Alunan lagu Opick mengiringi laju bus. Wanita di sebelahku sedang tilawah. Ah, dia lebih cepat dariku mencuri waktu. Aku juga mengambil mushaf di tasku. Bismilah, semoga aku mendapat keutamaan dengan membacanya.

Bus tiba tepat saat aku menghabiskan surat Fatir. Bergegas aku menuju masjid kampus, berjamaah tentu lebih utama. Azan bergema saat aku menginjakan kaki di lantai masjid. Alhamdulillah tepat pada waktunya. Namun, ternyata masjid ramai. Aku pun menanti antrian wudhu yang cukup panjang, belum lagi antrian mukena mesjid dan banyaknya muslimah memenuhi semua shaf. Alhamdulillah mesjid ini dimakmurkan. Aku pun mengikuti jama’ah ke dua.

Kampus ramai. Mahasiswanya pun tak seperti biasa. Sepertinya, lebih banyak mengenakan jilbab. Sebagian kantin tutup dan sepi. Tidak seperti biasanya, kajian rutin oleh masing-masing fakultas ramai. Subhanallah, lagi-lagi aku bertasbih. Lihatlah hambamu Ya Rabb. Bulan ini mencerahkan mereka. Pahala akhirat tujuan utama.

Tanpa terasa 30 hari berlalu. Gema takbir membahana. Alhamdulillah, bulan nan fitri menjelang. Sudut hatiku merintih, semoga aku masih bisa menjumpaimu Ramadhan. Semua bercuka cita. Silaturahmi menjamur. Hari kemenangan dirayakan. Usia bumi pun menua.
Siang yang sama teriknya, satu bulan kemudian. Langkah kupercepat menyongsong zuhur. Azan telah selesai menggema. Wah terlambat, pasti masjid sudah penuh, pikirku. Dengan cepat kuberwudhu dan langsung berlalu masuk mesjid. Cuma ada satu shaf wanita di sana. Itu pun tak penuh. Aku beristighfar. Ini kah buah Ramadhan?

** Tujuan Tugas 1 **
Dalam kisah Ramadan, surat apa yang baru habis dibaca tokoh "aku" tepat saat bus tiba?
** Tujuan Tugas 2 **
Tuliskan lanjutan kisah Ramadan, dimulai sesudah kalimat terakhirnya.
Materi tidak termasuk dalam kisah Ramadan dan merupakan bahan tersendiri.

** Data Mentah **

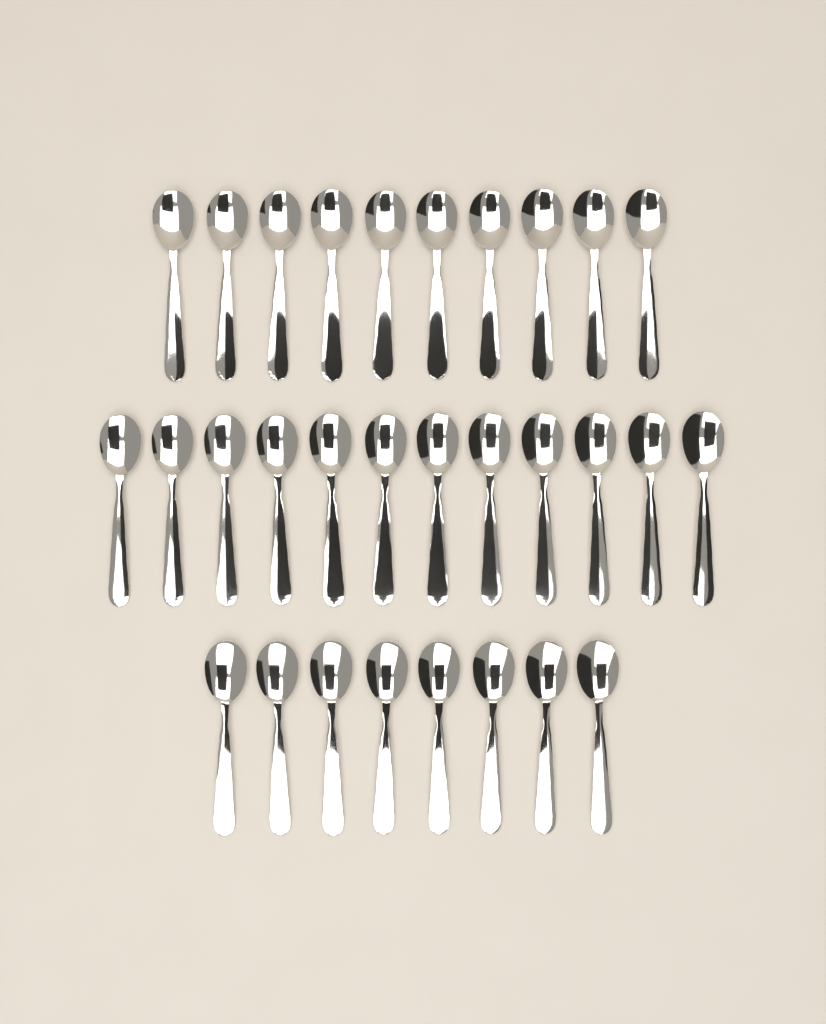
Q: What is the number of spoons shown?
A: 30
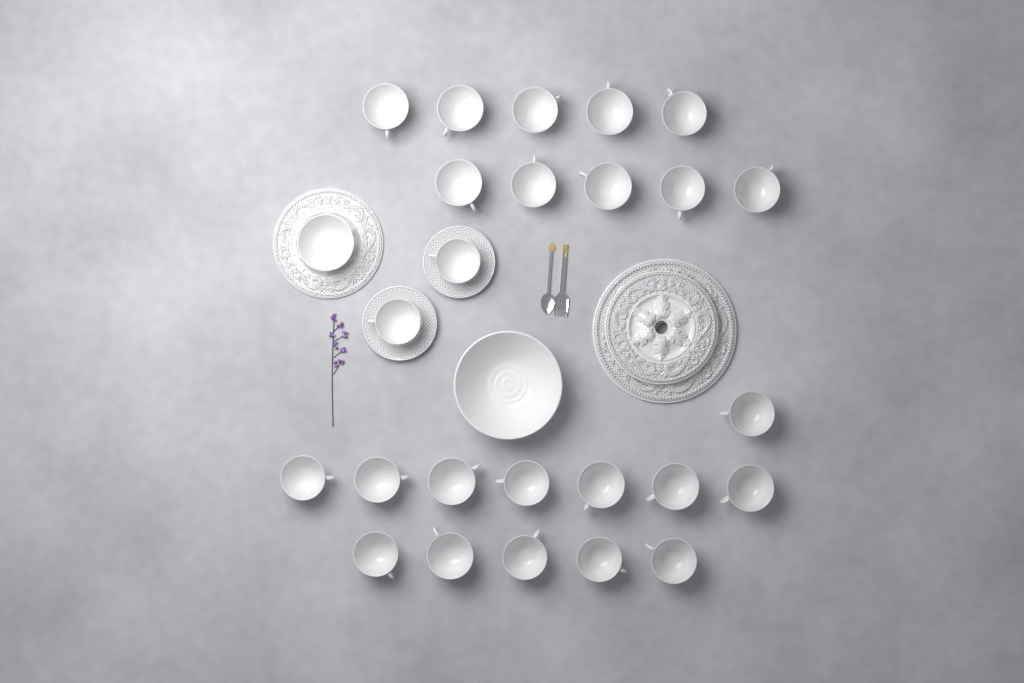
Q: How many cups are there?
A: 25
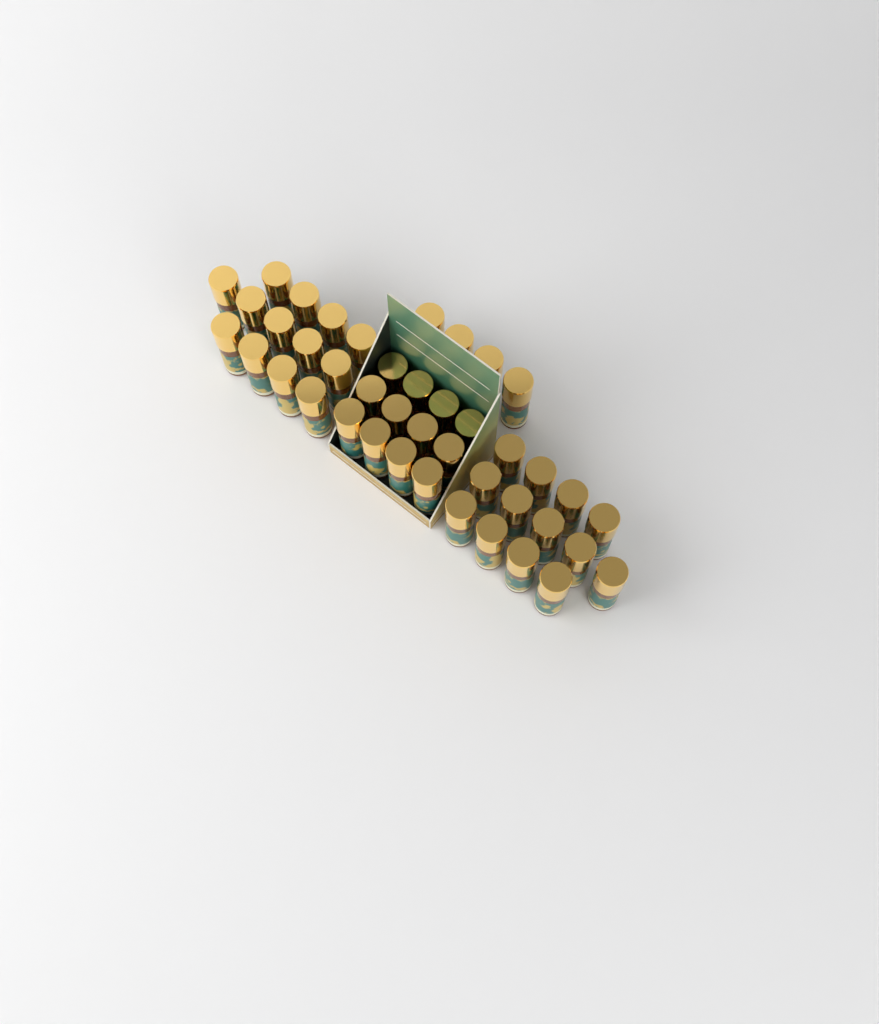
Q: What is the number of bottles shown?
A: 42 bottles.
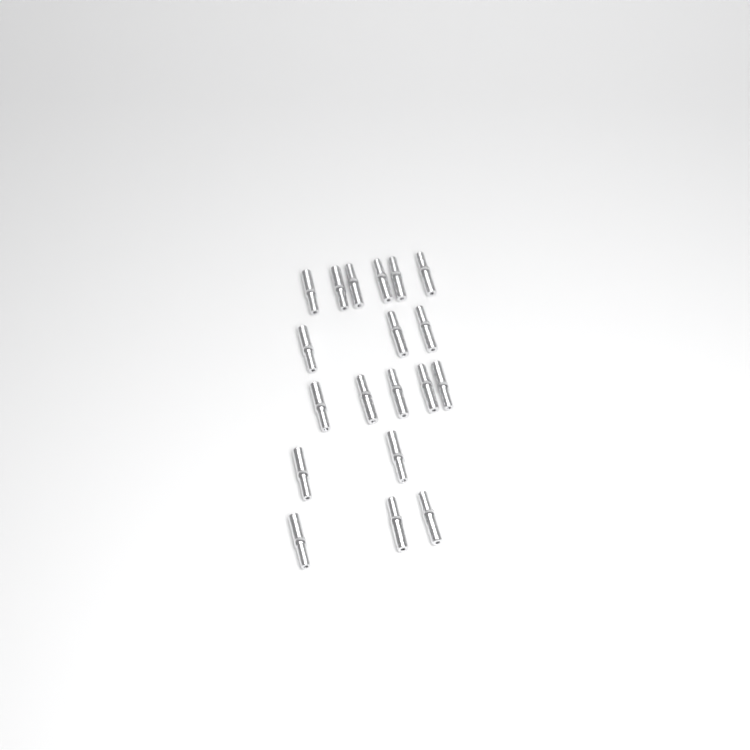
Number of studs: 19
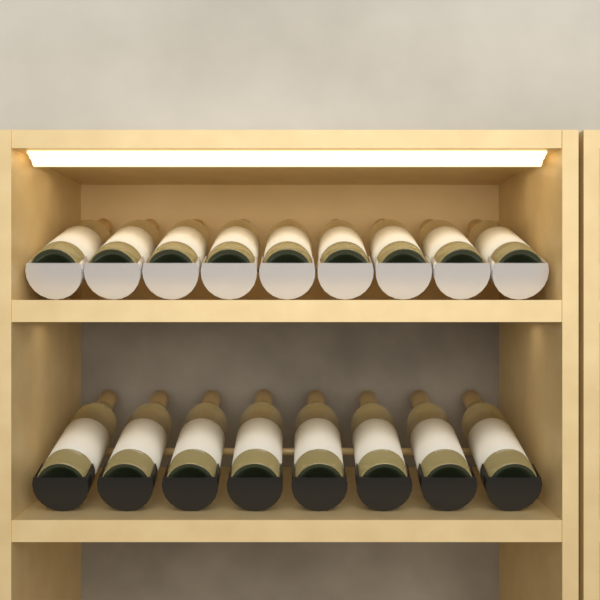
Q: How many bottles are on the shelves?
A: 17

** Jawaban Latihan 1 **
Tokoh "aku" baru menghabiskan surat Fatir.

** Jawaban Latihan 2 **
Seusai shalat dan tilawah, aku berlalu ingin pulang. Setengah jam lagi, adik-adik mentoringku menanti. Aku usahakan cepat. Bus pulang sudah mulai berjalan. Dengan cepat kulambaikan tangan ke arah kondektur. Tidak ada waktu menunggu bis berikutnya, biarlah berdesakan.

Ternyata benar. Bus sesak. Beberapa orang berdiri, termasuk aku. Semua bangku penuh. Seseorang yang aku kenal juga berdiri di batasi 3 orang denganku. Muslimah yang aku tahu sebagai dosen muda di Universitasku. Tangannya tampak keberatan memegang buku. Kalau tak salah di sebelahnya seorang pemuda beransel. Apa tidak ada satu keinginan dalam hatinya untuk memberikan Bu Dosen itu tempat duduk.

Aku geleng-geleng. Rasanya baru kemarin ada seorang lelaki yang berani berkorban untuk membantuku. Yang duduk di kananku sangat berisik. Mengalahkan teriakan Pasha Ungu dengan lagu Di sini untukmu. Entah apa yang mereka bicarakan. Telingaku hanya menangkap cibiran dan sedikit aib nama seseorang yang tak ku kenal. Aku beristghfar kembali. Baru sebulan Ramadhan berlalu, ini kah buahnya?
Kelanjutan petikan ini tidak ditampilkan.